Треугольник… Линия, делящая его на две половины у верхнего угла… Фигура выходила кривой и неаккуратной, но вполне читаемой. Так выглядел элементаль воздуха.
– Хорошо, – промычала Ферн оценивающе, поведя лопатками, пытаясь прочувствовать мои движения. – Теперь земля.
Она действительно не ощущала боли. Или же хорошо делала вид, что не ощущает. Иногда я все-таки замечала, как резко и обрывисто Ферн вздыхает, но затем все ее подергивания прекращались. Она замирала на стуле, положив голову на спинку, и, кажется, действительно дремала, пока я, перепачканная в ее крови, продвигала нож от шеи к позвоночнику.
– Хм, мне не понравилось, как ты нарисовала огонь.
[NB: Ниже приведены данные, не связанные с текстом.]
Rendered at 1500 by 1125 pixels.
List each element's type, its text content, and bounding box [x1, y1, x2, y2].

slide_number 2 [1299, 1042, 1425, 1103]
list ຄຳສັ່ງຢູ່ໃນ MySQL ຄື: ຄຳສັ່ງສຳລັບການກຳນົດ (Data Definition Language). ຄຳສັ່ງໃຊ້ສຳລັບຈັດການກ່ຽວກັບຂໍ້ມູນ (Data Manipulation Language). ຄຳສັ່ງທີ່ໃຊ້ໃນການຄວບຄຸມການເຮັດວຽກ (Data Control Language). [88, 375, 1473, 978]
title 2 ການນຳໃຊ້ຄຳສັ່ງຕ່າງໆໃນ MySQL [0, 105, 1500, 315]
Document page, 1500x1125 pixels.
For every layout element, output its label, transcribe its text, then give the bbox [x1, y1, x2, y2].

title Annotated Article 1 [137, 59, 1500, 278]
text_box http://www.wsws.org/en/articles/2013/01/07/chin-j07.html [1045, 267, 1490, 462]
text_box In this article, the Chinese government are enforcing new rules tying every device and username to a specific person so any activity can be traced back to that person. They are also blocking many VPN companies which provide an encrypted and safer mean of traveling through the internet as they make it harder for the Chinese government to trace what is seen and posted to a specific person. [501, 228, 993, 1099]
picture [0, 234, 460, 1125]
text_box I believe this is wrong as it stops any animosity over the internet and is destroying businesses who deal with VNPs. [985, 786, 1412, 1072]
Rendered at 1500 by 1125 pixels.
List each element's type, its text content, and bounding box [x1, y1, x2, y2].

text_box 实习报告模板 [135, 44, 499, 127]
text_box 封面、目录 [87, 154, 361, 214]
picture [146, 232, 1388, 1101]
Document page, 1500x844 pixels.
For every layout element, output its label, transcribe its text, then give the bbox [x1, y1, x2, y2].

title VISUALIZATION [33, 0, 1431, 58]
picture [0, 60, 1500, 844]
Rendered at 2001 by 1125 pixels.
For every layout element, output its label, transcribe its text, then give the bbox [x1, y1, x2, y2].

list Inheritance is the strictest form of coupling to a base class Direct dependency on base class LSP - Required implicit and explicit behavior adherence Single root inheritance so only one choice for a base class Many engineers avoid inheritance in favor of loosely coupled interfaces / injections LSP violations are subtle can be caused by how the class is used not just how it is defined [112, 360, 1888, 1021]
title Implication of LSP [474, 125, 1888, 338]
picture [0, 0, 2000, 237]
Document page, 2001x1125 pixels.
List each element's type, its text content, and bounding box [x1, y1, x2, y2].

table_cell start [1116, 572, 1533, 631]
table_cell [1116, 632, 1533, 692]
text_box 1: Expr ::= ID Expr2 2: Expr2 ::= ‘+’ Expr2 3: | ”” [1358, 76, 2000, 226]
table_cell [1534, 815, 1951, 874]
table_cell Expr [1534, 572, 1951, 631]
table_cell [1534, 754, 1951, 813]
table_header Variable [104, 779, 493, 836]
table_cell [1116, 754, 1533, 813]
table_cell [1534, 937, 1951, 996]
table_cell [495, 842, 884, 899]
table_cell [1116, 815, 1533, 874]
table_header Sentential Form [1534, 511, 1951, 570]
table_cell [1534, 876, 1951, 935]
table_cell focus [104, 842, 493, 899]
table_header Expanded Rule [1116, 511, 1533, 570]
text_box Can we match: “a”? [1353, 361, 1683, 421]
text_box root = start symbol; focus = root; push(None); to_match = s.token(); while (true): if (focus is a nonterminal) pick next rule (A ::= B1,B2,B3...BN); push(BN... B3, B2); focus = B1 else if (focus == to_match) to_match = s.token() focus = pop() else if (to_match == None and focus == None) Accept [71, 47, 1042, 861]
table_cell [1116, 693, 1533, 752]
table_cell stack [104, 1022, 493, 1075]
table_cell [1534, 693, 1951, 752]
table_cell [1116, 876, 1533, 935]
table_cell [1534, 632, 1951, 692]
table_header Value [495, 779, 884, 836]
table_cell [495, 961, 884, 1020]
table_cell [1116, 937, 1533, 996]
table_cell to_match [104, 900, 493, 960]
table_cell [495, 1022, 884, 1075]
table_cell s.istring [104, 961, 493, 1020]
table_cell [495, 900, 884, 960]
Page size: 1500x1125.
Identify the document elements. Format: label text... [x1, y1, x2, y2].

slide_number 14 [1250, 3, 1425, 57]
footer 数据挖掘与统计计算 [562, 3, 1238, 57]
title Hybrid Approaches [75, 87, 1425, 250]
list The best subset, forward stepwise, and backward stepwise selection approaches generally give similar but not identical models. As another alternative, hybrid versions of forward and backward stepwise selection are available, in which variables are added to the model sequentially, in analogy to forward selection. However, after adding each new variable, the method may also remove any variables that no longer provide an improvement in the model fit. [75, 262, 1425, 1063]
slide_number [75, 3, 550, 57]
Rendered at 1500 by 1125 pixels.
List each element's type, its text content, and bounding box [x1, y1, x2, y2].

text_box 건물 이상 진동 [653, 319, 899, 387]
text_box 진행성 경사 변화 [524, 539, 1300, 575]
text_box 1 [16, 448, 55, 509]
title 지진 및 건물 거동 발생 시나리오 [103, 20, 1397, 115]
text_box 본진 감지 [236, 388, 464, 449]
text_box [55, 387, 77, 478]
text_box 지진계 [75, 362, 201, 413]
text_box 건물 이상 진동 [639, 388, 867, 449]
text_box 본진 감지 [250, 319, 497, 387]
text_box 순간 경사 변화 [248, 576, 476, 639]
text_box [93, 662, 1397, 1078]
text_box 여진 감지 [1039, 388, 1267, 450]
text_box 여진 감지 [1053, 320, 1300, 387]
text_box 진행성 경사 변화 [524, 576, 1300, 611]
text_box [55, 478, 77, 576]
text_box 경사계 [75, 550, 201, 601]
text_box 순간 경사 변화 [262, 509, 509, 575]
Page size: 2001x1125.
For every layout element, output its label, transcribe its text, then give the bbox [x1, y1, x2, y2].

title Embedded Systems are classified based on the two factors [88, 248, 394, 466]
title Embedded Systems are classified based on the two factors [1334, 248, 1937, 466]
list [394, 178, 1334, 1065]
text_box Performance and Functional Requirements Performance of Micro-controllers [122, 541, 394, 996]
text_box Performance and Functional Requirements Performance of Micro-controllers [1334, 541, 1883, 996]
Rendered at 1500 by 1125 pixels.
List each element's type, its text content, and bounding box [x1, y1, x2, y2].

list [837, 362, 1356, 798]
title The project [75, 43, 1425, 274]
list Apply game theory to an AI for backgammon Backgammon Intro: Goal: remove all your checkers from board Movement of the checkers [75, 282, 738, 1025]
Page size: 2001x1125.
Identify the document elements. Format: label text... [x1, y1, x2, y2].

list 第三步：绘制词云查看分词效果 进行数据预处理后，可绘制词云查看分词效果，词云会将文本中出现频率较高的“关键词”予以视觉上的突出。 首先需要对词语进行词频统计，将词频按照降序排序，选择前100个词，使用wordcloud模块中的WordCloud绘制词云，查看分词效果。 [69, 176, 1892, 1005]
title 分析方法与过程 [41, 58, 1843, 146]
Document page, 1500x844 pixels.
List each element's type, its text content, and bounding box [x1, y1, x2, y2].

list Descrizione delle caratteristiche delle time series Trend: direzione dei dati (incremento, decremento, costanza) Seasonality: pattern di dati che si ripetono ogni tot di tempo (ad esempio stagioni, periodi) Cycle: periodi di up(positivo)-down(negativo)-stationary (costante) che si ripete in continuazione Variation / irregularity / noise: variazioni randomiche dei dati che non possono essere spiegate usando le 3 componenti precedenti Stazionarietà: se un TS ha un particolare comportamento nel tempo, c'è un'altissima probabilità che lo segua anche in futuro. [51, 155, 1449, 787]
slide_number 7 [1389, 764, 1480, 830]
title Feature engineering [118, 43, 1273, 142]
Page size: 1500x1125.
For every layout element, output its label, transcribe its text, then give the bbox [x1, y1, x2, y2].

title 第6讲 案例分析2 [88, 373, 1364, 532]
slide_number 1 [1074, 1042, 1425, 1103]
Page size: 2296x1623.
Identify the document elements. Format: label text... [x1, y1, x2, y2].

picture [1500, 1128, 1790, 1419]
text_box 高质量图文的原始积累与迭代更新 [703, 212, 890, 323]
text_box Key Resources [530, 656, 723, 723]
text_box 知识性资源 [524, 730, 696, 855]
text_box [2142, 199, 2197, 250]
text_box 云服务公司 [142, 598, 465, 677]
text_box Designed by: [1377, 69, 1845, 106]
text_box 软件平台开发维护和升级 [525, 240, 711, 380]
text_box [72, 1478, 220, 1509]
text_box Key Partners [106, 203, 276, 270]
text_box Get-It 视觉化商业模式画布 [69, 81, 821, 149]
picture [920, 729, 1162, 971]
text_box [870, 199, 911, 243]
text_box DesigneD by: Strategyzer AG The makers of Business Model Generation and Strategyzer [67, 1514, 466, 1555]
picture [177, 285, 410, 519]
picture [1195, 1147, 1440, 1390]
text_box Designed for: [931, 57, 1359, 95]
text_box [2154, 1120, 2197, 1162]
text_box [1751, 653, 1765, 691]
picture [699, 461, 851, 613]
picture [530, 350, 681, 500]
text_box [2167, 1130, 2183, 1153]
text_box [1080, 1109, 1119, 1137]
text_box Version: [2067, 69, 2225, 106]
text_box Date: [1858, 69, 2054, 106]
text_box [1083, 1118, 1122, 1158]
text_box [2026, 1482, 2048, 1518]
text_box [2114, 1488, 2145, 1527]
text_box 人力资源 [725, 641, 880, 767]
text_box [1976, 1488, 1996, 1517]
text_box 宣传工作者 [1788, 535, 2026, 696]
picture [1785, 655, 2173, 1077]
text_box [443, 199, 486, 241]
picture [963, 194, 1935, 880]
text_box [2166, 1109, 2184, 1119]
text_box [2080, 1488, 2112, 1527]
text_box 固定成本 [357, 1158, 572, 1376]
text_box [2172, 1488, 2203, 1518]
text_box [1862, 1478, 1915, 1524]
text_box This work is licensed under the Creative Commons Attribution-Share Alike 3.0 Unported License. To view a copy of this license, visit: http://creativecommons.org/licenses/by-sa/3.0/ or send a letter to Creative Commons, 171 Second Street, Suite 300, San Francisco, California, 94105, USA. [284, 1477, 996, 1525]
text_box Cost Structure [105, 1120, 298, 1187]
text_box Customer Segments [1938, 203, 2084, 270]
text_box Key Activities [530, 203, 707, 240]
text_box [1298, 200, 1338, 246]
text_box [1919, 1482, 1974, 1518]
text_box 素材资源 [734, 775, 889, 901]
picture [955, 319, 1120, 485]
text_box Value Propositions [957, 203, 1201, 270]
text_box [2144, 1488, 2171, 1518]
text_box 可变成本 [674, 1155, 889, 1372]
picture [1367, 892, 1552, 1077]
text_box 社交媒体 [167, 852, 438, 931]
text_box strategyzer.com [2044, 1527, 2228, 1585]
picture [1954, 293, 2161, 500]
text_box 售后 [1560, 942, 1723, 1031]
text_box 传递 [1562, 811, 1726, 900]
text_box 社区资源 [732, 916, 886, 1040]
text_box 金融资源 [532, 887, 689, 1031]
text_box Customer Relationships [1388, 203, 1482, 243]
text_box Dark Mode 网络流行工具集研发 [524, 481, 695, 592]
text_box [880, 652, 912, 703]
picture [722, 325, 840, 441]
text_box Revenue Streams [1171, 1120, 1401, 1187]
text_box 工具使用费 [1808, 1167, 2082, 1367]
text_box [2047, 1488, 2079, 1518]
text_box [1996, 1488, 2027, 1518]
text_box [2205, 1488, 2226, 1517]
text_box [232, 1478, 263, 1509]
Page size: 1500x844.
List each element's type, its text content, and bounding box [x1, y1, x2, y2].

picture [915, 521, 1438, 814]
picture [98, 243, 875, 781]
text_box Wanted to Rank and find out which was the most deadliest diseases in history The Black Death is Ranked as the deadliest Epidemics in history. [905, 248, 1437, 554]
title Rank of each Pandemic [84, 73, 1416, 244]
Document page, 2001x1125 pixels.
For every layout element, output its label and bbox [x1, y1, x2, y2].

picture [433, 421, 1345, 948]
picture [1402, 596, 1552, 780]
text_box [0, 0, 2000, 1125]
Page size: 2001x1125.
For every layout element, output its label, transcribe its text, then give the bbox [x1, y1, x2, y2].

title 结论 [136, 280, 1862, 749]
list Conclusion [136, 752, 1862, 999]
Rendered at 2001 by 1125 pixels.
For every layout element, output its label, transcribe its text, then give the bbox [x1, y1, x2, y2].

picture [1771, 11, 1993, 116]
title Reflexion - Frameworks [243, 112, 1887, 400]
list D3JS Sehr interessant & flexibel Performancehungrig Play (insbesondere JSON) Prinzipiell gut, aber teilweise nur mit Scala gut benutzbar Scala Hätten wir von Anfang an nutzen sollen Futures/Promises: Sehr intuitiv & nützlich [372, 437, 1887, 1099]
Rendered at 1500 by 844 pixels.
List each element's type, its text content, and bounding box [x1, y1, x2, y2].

Слишком медленно! Один символ должен занимать у тебя не больше сорока секунд. Еще раз.
Это напоминало урок каллиграфии. Вверх и вниз, вправо и влево… Аккуратно. Неспешно. Не слишком глубоко, но и не слишком поверхностно. К моменту встречи с Пауком мои движения должны быть быстрыми и отточенными, но пока они выходили только лихорадочными и неуклюжими.
Когда Ферн решила, что на сегодня хватит, солнце уже зашло, а верхняя часть ее спины была исписана вдоль и поперек. Исписана мной. Моими руками.
О боже…
– Понравилось? – спросила она, вытеревшись от запекшейся крови собственной майкой, когда я, не выдержав мук совести, прошептала над ее спиной «Adennill» и залечила все раны практически без новых шрамов. – Завтра продолжим.
– Завтра?..
– Ты же не думала, что за один раз все усвоила? Я каждую минуту тебя поправляла. И это я еще старалась не ерзать! А Паук уж точно не станет упрощать тебе задачу и лежать неподвижно, пока ты не закончишь.
Я навсегда запомнила холод ножа, лежащего в моей ладони, красное сено и голую женскую спину с острыми лопатками, которую обезобразила во имя высшего блага. Удивительно, но при этом я абсолютно не запомнила, как помогла Ферн одеться, вернулась в дом и очутилась в горячей ванной. Перед этим меня, кажется, вырвало раза два, а еще я успела поплакать. В общем, обычный вечер.
Из ванной я слышала стук молотка, раздающийся за стенкой. Гидеон оказался примерным подопечным: когда часы пробили девять, он сам насыпал себе шоколадные хлопья, залил их молоком, поужинал и, помыв миску, поднялся наверх. Пока он не ушел, Ферн пряталась в конюшне, якобы готовя место к повторению завтрашнего урока.